Ainda todos nos sentimos um bom bocado órfãos de Bowie. Ainda não lhe perdoámos ter-se transfigurado em black star há coisa de ano e meio. Por isso, poder senti-lo à nossa frente, ainda por cima surgindo num português açucarado como é o de Seu Jorge, foi uma experiência fantástica. Ziggy foi o primeiro a entrar em cena, espalhando stardust por todo o lugar. Depois, uma vez que o estatuto camaleónico assim exigia, chegou “Changes”. O que dizer de tudo isto? É difícil escolher as palavras, uma vez que é de sentimentos que falamos, e esses são anteriores às expressões que usamos aqui ou em qualquer outro lugar. Enfim, “Rebel Rebel” em “onda zen” apareceu para que a nostalgia fosse ainda maior, desta vez em tom de bossa nova e não de rock. Depois veio “Starman” e foi um arraso interior, obrigando-nos a recordar tantos e bons momentos passados a ouvir o tema original. Ficámos a saber que a versão de “Lady Stardust” foi inspirada na humildade e no profissionalismo que Kate Blanchett demonstrou na rodagem do filme The Life Aquatic, de Wes Anderson. Seguiu-se “Rock n’ Roll Suicide” com alguns tiques típicos das canções da Jovem Guarda de Roberto e Erasmo Carlos. Até que, parecendo vir do nada, iniciou-se a contagem “five, four, three, two, one…” é lá fomos nós, “lift-off”, pelo espaço fora, até Marte, sempre ao comando de Pelé dos Santos. O Major Tom lá de cima deve ter gostado do que ouviu. Por nós, ficaríamos em trânsito durante “Five Years”.

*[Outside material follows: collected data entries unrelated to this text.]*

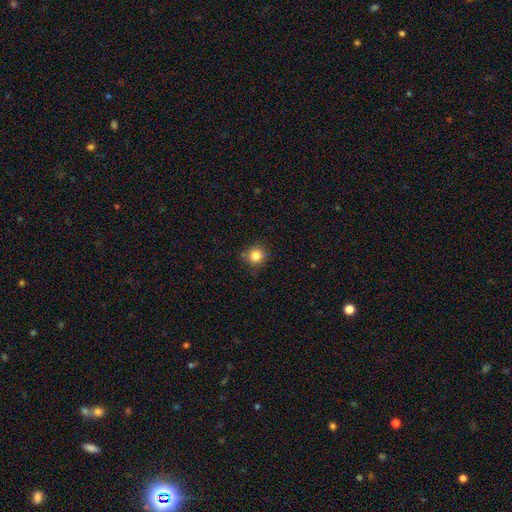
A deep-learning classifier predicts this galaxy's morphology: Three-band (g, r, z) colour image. It shows a smooth galaxy with no disk features (83%) that is round (90%). Merging: none (82%).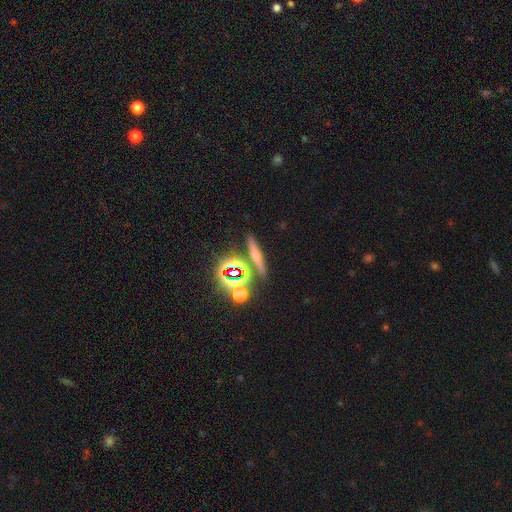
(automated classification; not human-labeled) This appears to be a smooth galaxy with no disk features (38%). Merging: none (82%).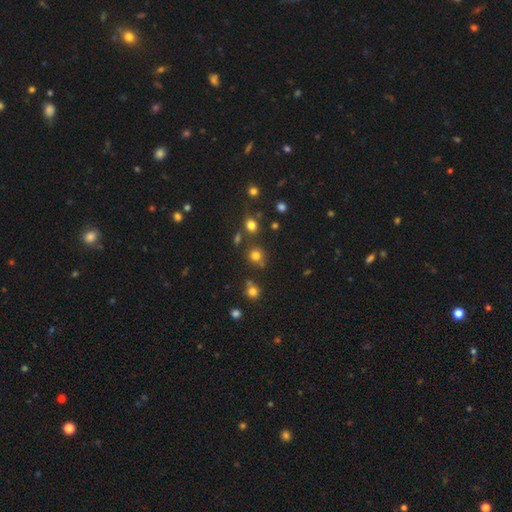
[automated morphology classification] smooth_or_featured: smooth (p=0.73) [alt: star or artifact p=0.20]
how_rounded: round (p=0.88) [alt: in between p=0.11]
merging: none (p=0.75) [alt: merger p=0.11]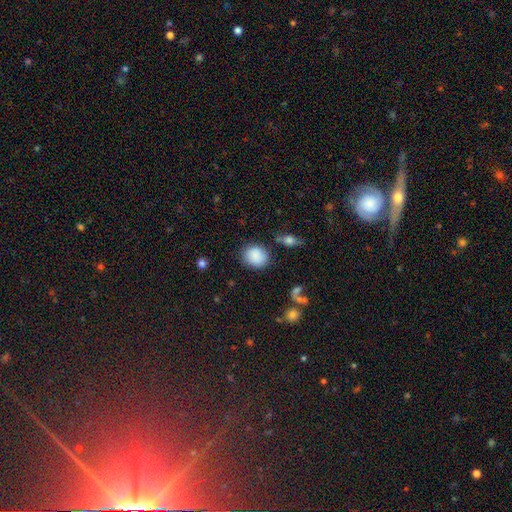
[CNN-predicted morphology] Smooth or featured? smooth (86%)
How rounded? round (72%)
Merging? none (79%)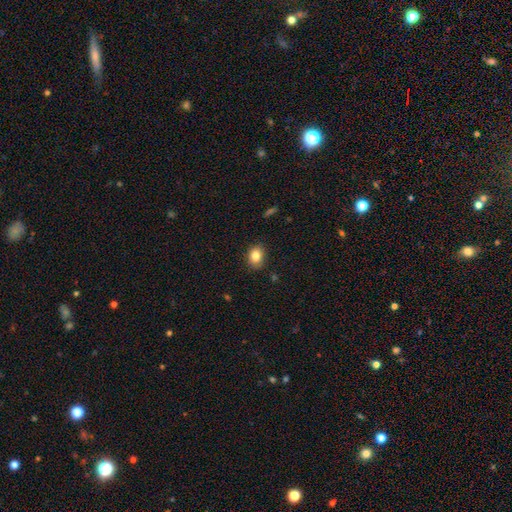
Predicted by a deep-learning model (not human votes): Smooth or featured: smooth — 84% (star or artifact — 9%)
How rounded: in between — 61% (round — 38%)
Merging: none — 86% (minor disturbance — 11%)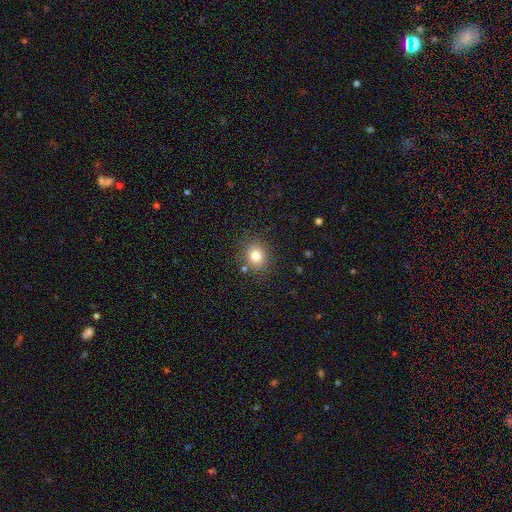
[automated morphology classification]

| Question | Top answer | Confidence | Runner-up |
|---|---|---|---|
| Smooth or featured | smooth | 79% | star or artifact (13%) |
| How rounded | round | 74% | in between (25%) |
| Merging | none | 84% | minor disturbance (9%) |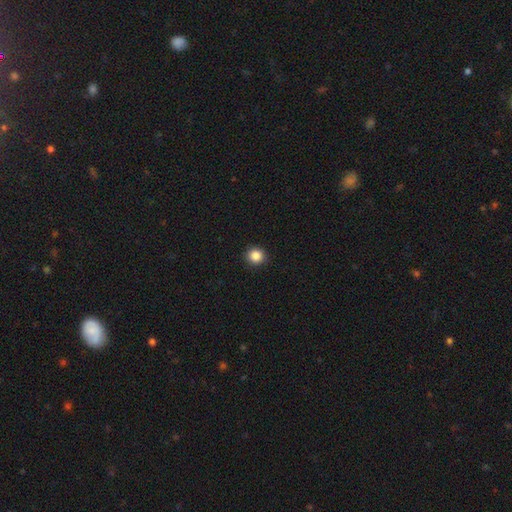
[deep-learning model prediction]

Depois de tão intensas emoções bowieanas, de nada valeria continuar pela noite dentro. Prescindir de assistir a Fatboy Slim quase nos pareceu uma questão de honra. Não se pode passar da veneração à vida loca do cabeça de cartaz inglês sem se pagar um determinado preço. Para mais, há que honrar os verdadeiramente grandes, por isso virámos a tabuleta para closed sem qualquer hesitação. Até para o ano, Super Bock Super Rock!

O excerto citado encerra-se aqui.